PASSAGE:
How To: Add subtitles to Windows Media Player


Windows Media Player Subtitles

Since loads of people refuse to abandon Windows Media Player but are still having problems with their subtitles, I figured I would make this guide to help you out. I have helped friends and family plenty of times by using the methods I will detail later but know that they might not always work. Note that I will be using Windows Media Player 12 for this guide, included in Windows 7 and later. If you are running an earlier version, your experience might vary.

The first things you will need for this is a video file and a subtitle one. Finding a subtitle might be tricky but there are plenty of websites out there that a quick Google search will reveal. Do try to stay away from any site that seems malicious and you should be okay.

The simplest method (Success rate: varies)

DATA SECTION:
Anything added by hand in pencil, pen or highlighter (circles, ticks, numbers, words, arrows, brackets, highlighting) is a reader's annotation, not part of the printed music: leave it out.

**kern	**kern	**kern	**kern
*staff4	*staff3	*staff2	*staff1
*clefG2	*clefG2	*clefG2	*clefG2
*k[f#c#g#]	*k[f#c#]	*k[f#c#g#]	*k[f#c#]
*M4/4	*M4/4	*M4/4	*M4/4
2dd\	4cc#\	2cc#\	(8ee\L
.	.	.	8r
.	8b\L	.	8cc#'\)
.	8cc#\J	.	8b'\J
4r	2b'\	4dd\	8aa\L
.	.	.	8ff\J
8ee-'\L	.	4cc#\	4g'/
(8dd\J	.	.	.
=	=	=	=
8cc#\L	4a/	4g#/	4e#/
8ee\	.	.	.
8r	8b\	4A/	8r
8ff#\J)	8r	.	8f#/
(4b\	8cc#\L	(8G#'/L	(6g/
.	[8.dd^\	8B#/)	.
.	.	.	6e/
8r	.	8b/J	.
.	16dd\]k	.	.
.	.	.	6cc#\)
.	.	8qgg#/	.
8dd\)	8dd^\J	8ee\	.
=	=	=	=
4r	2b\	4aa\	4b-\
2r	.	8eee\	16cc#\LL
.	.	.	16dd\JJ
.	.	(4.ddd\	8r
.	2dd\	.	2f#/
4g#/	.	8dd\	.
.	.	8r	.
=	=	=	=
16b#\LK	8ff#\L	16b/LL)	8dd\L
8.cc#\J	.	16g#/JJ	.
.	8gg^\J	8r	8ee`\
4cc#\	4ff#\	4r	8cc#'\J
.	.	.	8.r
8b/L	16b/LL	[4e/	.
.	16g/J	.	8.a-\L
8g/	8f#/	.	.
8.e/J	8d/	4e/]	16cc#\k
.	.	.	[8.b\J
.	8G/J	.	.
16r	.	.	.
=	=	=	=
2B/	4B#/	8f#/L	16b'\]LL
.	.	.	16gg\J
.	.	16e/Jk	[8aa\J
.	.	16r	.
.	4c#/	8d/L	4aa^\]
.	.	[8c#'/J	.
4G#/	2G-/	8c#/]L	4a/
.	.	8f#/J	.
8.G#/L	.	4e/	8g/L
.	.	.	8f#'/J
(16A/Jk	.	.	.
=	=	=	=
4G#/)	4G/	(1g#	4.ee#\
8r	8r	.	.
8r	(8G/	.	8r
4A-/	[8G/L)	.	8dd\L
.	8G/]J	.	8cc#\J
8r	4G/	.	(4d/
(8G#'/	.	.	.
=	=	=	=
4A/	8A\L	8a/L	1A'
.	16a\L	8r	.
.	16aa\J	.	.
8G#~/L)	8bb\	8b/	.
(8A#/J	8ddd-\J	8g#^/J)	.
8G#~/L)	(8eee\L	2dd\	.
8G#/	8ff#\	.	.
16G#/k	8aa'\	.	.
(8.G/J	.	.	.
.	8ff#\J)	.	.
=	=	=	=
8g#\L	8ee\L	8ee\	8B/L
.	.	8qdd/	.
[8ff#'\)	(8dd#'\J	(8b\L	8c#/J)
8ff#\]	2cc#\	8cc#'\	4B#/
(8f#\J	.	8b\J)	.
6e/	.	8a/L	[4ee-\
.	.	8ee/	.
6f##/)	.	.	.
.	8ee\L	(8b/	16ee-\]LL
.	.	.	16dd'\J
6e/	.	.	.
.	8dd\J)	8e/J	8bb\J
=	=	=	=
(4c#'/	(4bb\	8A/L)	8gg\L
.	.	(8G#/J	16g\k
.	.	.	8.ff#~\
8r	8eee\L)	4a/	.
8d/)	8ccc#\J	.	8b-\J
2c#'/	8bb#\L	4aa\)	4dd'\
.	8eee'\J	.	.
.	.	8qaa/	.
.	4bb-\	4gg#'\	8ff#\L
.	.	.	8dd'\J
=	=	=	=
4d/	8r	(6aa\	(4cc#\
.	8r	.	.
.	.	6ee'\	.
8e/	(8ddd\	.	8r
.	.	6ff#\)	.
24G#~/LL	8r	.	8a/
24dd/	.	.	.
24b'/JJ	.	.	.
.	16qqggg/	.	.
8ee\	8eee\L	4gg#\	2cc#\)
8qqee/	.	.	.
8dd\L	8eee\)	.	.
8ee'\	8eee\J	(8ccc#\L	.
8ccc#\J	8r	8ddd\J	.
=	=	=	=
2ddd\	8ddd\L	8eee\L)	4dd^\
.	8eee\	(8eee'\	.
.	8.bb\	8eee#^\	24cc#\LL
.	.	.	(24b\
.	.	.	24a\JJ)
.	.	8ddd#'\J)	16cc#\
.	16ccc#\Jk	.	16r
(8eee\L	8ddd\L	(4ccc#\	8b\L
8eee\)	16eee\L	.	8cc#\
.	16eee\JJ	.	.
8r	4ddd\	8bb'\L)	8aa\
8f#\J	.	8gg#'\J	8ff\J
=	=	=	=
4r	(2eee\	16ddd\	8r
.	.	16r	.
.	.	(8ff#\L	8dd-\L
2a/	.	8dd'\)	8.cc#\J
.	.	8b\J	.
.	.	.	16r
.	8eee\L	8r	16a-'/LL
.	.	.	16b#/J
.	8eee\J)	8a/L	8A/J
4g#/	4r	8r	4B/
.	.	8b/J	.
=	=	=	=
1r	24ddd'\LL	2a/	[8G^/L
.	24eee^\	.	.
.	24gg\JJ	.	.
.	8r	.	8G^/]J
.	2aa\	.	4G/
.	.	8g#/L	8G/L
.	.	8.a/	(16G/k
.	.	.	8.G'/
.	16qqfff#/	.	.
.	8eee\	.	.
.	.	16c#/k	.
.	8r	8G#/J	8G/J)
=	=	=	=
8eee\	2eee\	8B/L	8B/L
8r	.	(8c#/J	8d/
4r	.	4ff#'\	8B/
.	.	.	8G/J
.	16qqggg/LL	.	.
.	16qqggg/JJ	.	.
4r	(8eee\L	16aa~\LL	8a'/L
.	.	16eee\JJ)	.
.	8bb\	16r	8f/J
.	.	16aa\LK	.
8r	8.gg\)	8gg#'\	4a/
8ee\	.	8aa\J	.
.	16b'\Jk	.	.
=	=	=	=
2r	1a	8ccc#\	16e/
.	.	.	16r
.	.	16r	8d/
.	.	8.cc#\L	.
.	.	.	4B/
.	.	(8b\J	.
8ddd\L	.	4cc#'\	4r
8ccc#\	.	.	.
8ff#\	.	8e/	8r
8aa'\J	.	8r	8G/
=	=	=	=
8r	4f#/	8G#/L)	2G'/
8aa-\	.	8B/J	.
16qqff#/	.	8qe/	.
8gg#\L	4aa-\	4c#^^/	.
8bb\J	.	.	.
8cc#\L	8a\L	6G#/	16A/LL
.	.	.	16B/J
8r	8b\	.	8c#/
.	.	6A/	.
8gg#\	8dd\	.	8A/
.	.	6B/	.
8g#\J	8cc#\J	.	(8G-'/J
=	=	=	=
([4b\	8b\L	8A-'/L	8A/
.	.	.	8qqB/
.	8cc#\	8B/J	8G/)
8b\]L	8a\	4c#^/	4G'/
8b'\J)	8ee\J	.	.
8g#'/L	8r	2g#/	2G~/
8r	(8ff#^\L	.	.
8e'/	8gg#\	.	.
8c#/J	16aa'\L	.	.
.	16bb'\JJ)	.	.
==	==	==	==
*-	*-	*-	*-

THINGS TO DO:
(a) Name every piece of software or online service the subtitle guide mentions by name.
(b) Quote the subtitle guide word for word, starting at "Since loads of" and ending at "experience might vary.".
(c) Please continue the guide to adding subtitles in Windows Media Player from the point where it stops.
The rows come from a different source than the subtitle guide.

WRITTEN ANSWERS:
(a) Windows Media Player (version 12), Windows 7, Google

(b)
Since loads of people refuse to abandon Windows Media Player but are still having problems with their subtitles, I figured I would make this guide to help you out. I have helped friends and family plenty of times by using the methods I will detail later but know that they might not always work. Note that I will be using Windows Media Player 12 for this guide, included in Windows 7 and later. If you are running an earlier version, your experience might vary.

(c)
Windows Media Player Subtitles File

The easiest thing you can do is to rename the video and subtitles files with the exact same name. Look at the screenshot above as an example. I have named both the video and the subtitle file “Hannibal 2001” so when I start it with Windows Media Player, the program automatically retrieves both files. This will work in some cases but it is definitely not a guarantee. Since it only takes a few seconds though, it is worth it. You can even select both files and rename them simultaneously to be even quicker. You might also get results by renaming the subtitle file’s extension to .sub from the much more common .srt.

DirectVobSub (Success rate: satisfying)

DirectVobSub Configuration

This add-on has a long development history and should prove to be very useful for our cause. Go here and download the installer. Run it and you are pretty much done. Windows Media Player should now recognize external subtitles without you having to do anything else. The little app can provide a lot more functionality than that but this is the only thing you need from here.

Closing words

If everything else fails, consider the effort you have put through and whether Windows Media Player is right for you. You could always simply download a media player with full support for subtitles without the need of add-ons.